> **DATA FOR REVIEW**

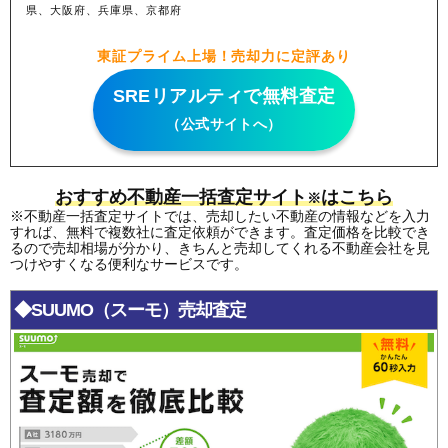
県、大阪府、兵庫県、京都府
東証プライム上場！売却力に定評あり
SREリアルティで無料査定
（公式サイトへ）
おすすめ不動産一括査定サイト
はこちら
※
※不動産一括査定サイトでは、売却したい不動産の情報などを入力
すれば、無料で複数社に査定依頼ができます。査定価格を比較でき
るので売却相場が分かり、きちんと売却してくれる不動産会社を見
つけやすくなる便利なサービスです。
◆SUUMO（スーモ）売却査定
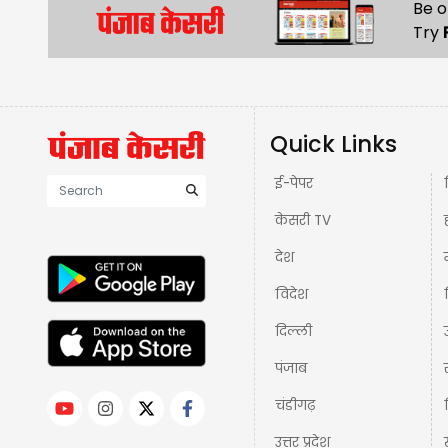
Be o
Try
Quick Links
ई-पेपर
केसरी TV
देश
विदेश
दिल्ली
पंजाब
चंडीगढ़
उत्तर प्रदेश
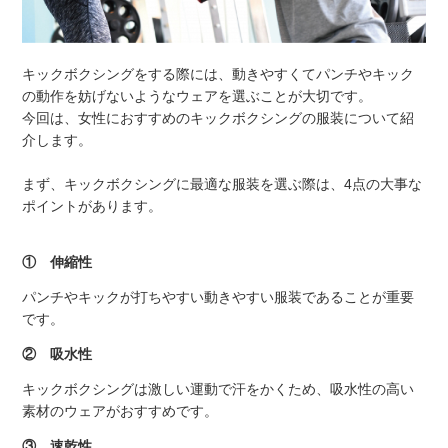
キックボクシングをする際には、動きやすくてパンチやキック
の動作を妨げないようなウェアを選ぶことが大切です。
今回は、女性におすすめのキックボクシングの服装について紹
介します。
まず、キックボクシングに最適な服装を選ぶ際は、4点の大事な
ポイントがあります。
① 伸縮性
パンチやキックが打ちやすい動きやすい服装であることが重要
です。
② 吸水性
キックボクシングは激しい運動で汗をかくため、吸水性の高い
素材のウェアがおすすめです。
③ 速乾性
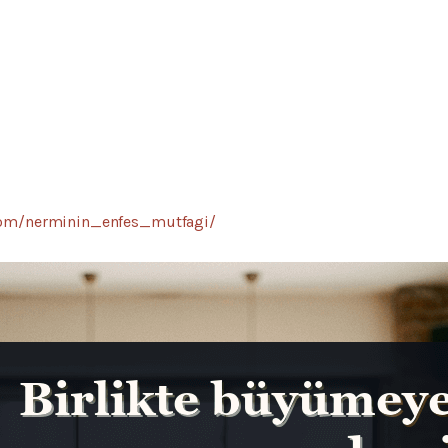
com/nerminin_enfes_mutfagi/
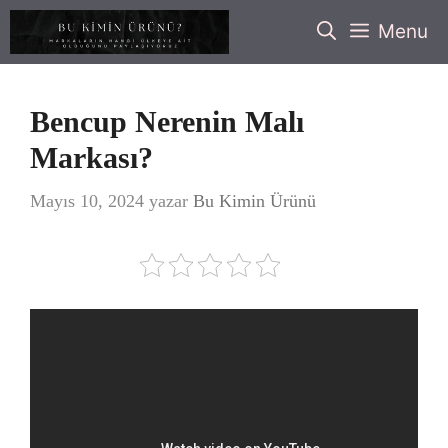
İçeriğe
Menu
atla
Bencup Nerenin Malı
Markası?
Mayıs 10, 2024
yazar
Bu Kimin Ürünü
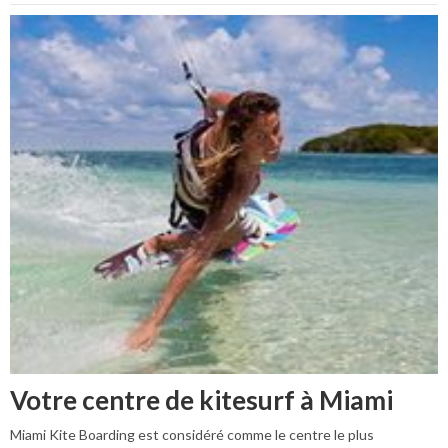
Votre centre de kitesurf à Miami
Miami Kite Boarding est considéré comme le centre le plus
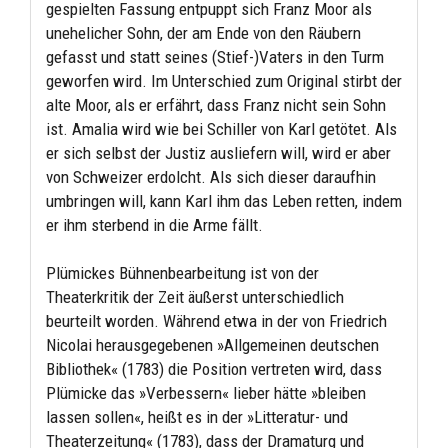
gespielten Fassung entpuppt sich Franz Moor als
unehelicher Sohn, der am Ende von den Räubern
gefasst und statt seines (Stief-)Vaters in den Turm
geworfen wird. Im Unterschied zum Original stirbt der
alte Moor, als er erfährt, dass Franz nicht sein Sohn
ist. Amalia wird wie bei Schiller von Karl getötet. Als
er sich selbst der Justiz ausliefern will, wird er aber
von Schweizer erdolcht. Als sich dieser daraufhin
umbringen will, kann Karl ihm das Leben retten, indem
er ihm sterbend in die Arme fällt.
Plümickes Bühnenbearbeitung ist von der
Theaterkritik der Zeit äußerst unterschiedlich
beurteilt worden. Während etwa in der von Friedrich
Nicolai herausgegebenen »Allgemeinen deutschen
Bibliothek« (1783) die Position vertreten wird, dass
Plümicke das »Verbessern« lieber hätte »bleiben
lassen sollen«, heißt es in der »Litteratur- und
Theaterzeitung« (1783), dass der Dramaturg und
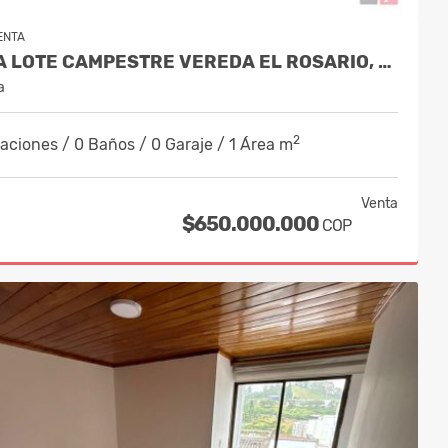
ENTA
VENTA LOTE CAMPESTRE VEREDA EL ROSARIO, MANIZALES | CÓD. 10071816
a
2
aciones / 0 Baños / 0 Garaje / 1 Área m
Venta
$650.000.000
COP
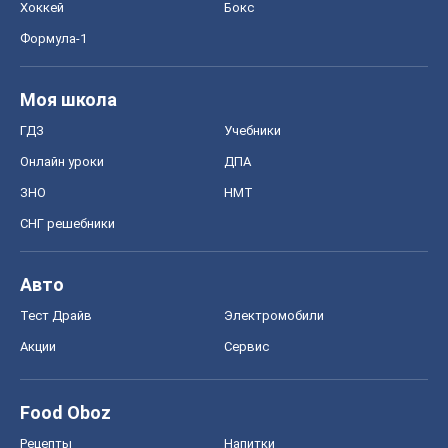
Хоккей
Бокс
Формула-1
Моя школа
ГДЗ
Учебники
Онлайн уроки
ДПА
ЗНО
НМТ
СНГ решебники
Авто
Тест Драйв
Электромобили
Акции
Сервис
Food Oboz
Рецепты
Напитки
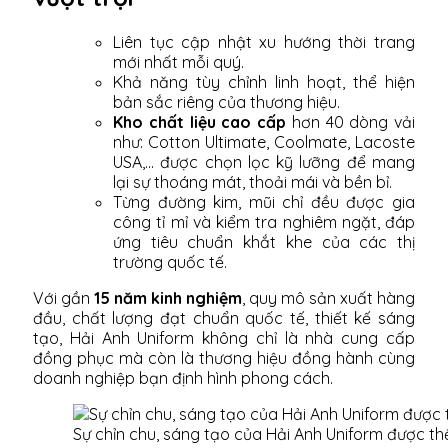
Liên tục cập nhật xu hướng thời trang
mới nhất mỗi quý.
Khả năng tùy chỉnh linh hoạt, thể hiện
bản sắc riêng của thương hiệu.
Kho chất liệu cao cấp
hơn 40 dòng vải
như: Cotton Ultimate, Coolmate, Lacoste
USA,... được chọn lọc kỹ lưỡng để mang
lại sự thoáng mát, thoải mái và bền bỉ.
Từng đường kim, mũi chỉ đều được gia
công tỉ mỉ và kiểm tra nghiêm ngặt, đáp
ứng tiêu chuẩn khắt khe của các thị
trường quốc tế.
Với gần
15 năm kinh nghiệm
, quy mô sản xuất hàng
đầu, chất lượng đạt chuẩn quốc tế, thiết kế sáng
tạo, Hải Anh Uniform không chỉ là nhà cung cấp
đồng phục mà còn là thương hiệu đồng hành cùng
doanh nghiệp bạn định hình phong cách.
Sự chỉn chu, sáng tạo của Hải Anh Uniform được th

> **EXERCISE REQUIREMENTS**
Please count the lines above that contain the string "wird", with case counting, and reply with the number alone.

> **ANSWER FOR THE TASK**
4